Kaynak Metinden Alıntı:
==*==

Muktedir olmak mı, İktidar olmak mı? - Reel Analiz

Muktedir olmak mı, İktidar olmak mı?


Beşer şaşırınca, sahip olduğu erdemden uzaklaşıp, iyeliği yozlaşma ve yozlaştırma kültürüne dönüşür.

Bence, günümüzde küresel siyaset geçmişe oranla, sanki parçacık fiziği gibi, çok karmaşık bir yapıya dönüşmüştür..

Ortaya atılan muhtelif problemler, varlığı hem karıştırıp, hem de dikkatleri farklı noktalara çekmek için tasarlanmış, bir akış diyagramı gibi programlanmış olduğunu düşünmek istemesem de, düşünmek zorunda kalıyorum.

Bu süreç, öyle ki; Çok alternatifli akış diyagramının tek bir sonuca götüren ilerleme parametrelerine ilişkin denetim  noktaları kodlanmış olup,  insanlığın seçeneksiz seçeneği olarak dayatılıyor maalesef.

Problem olarak ortaya atılan her yeni bir koşul, eğer doğrudan veya dolaylı olarak seni bağlıyorsa, işte o zaman bir karar vermek zorunda olduğunu fark ediyorsun.

Evet “ veya “Hayır”

Varsayalım ki; Problemi ortaya atan, hedef kitle veya kitlelerin sosyal altyapısını herhangi bir biçimde topolojik bünyeye uygun hale getirmek arzusunda olsun..

==*==

Gereksinimler:
1. İktidar üzerine yazıda geçen ve -mak ya da -mek ekiyle biten mastarların hepsini, her birini yalnızca bir kez yazarak geçtikleri sırayla listeleyin.
2. İktidar üzerine yazıyı son cümlesinin ardından devam ettirin.

Sağlanan Veriler:

==*==

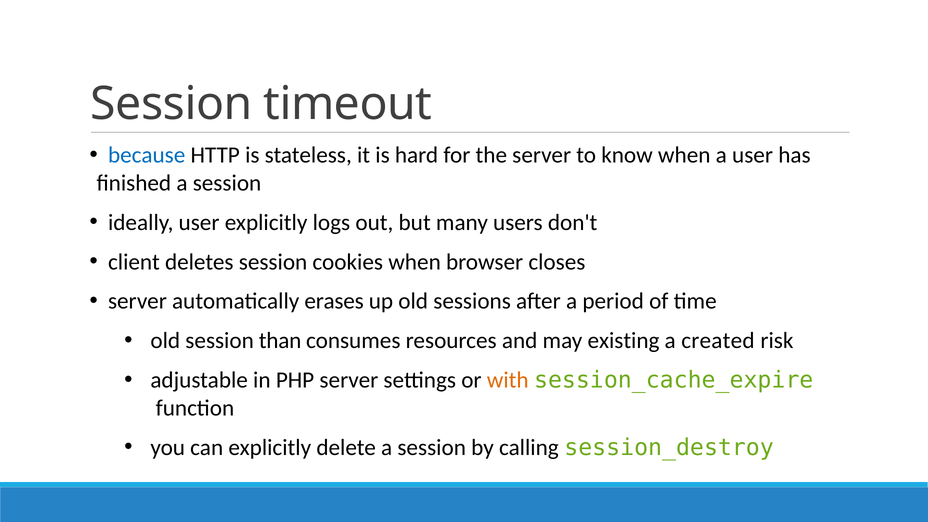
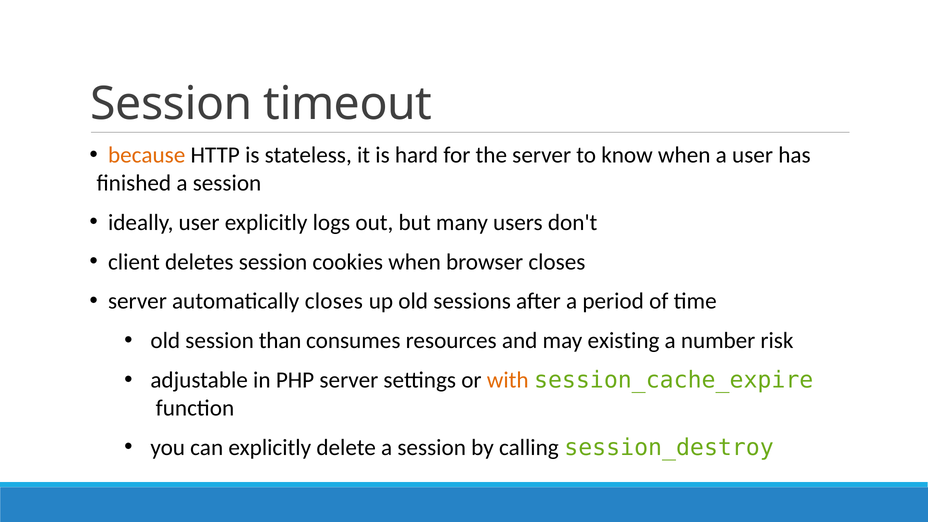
because colour: blue -> orange
automatically erases: erases -> closes
created: created -> number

==*==

Çözülen Görevler:
1. olmak, çekmek, düşünmek, vermek, getirmek

2.
Böyle bir varsayım doğrultusunda söz konusu algoritmanın tasarımı, rol gereklerinin yerine getirtilmesi amacı ile nasıl bir oluşum derleneceği, nasıl bağıntı kurulacağı, iletişimin nasıl sağlanacağına ilişkin yapısal nitelik ve nicelikler önem taşır.

Öyle ki; Gerektiğinde toplum dinamiklerinin yön-eylem tepkisine ilişkin, yön-eylemi etkilediğini düşünülen faktörlerin değişimi neticesinde ortaya çıkan ve beklentisi esas olan unsurların eğilimi, karar mekanizmasının hemen çalışmasına veya yeniden bir sistematik algoritma kurup uzun vadede hayata geçirilmesi maksadı ile kuluçka dönemine sokulur.

Bu bağlamda tasarlanan bir algoritmayı, yani akış diyagramını programlayıp onu bir süreç olarak insanların önüne sürebilmek, ancak muktedir olunan sürekli yenilikçi erk ile mümkündür.

Tuğlaları yükseltebildiğin kadar yükselt, eğer ördüğün tuğlanın içerisinde kalıyorsan hiçbir anlamı olmaz.

Sonlu kavramlar döngü halini alırsa, sonsuz kavramlar niteliği o zaman topolojik düğümün işlevi halini alır. 

Oluşum ile değişim süreci sonucunda, azınlık veya çoğunluk olarak bireyler üzerinde her noktada gerçeğe aykırı olarak sezgilerde çelişki oluşturup,  düşüncelerde de aykırılık yadırganmaz bir hal almışsa, toplum tepkisinin dışavurumu istenilen değer yargısına erişmiş demektir.

 “Günümüzde küresel siyasi topolojinin izdüşümü gelecekte ne olur? “ sorusuna yanıt aramak istiyorsak, her yönü ile geçmişten günümüze gerçekleşen olaylara ve gerçekleştirilmek istenen hayallere muktedir olmak şarttır.

Muktedir olmadan, yedeklenerek bir başka geminin dümen suyunda iktidar olunmaz, hal böyleyse ancak ve ancak namlunun ucunda ördek gibi olursun. Yani savunmasız.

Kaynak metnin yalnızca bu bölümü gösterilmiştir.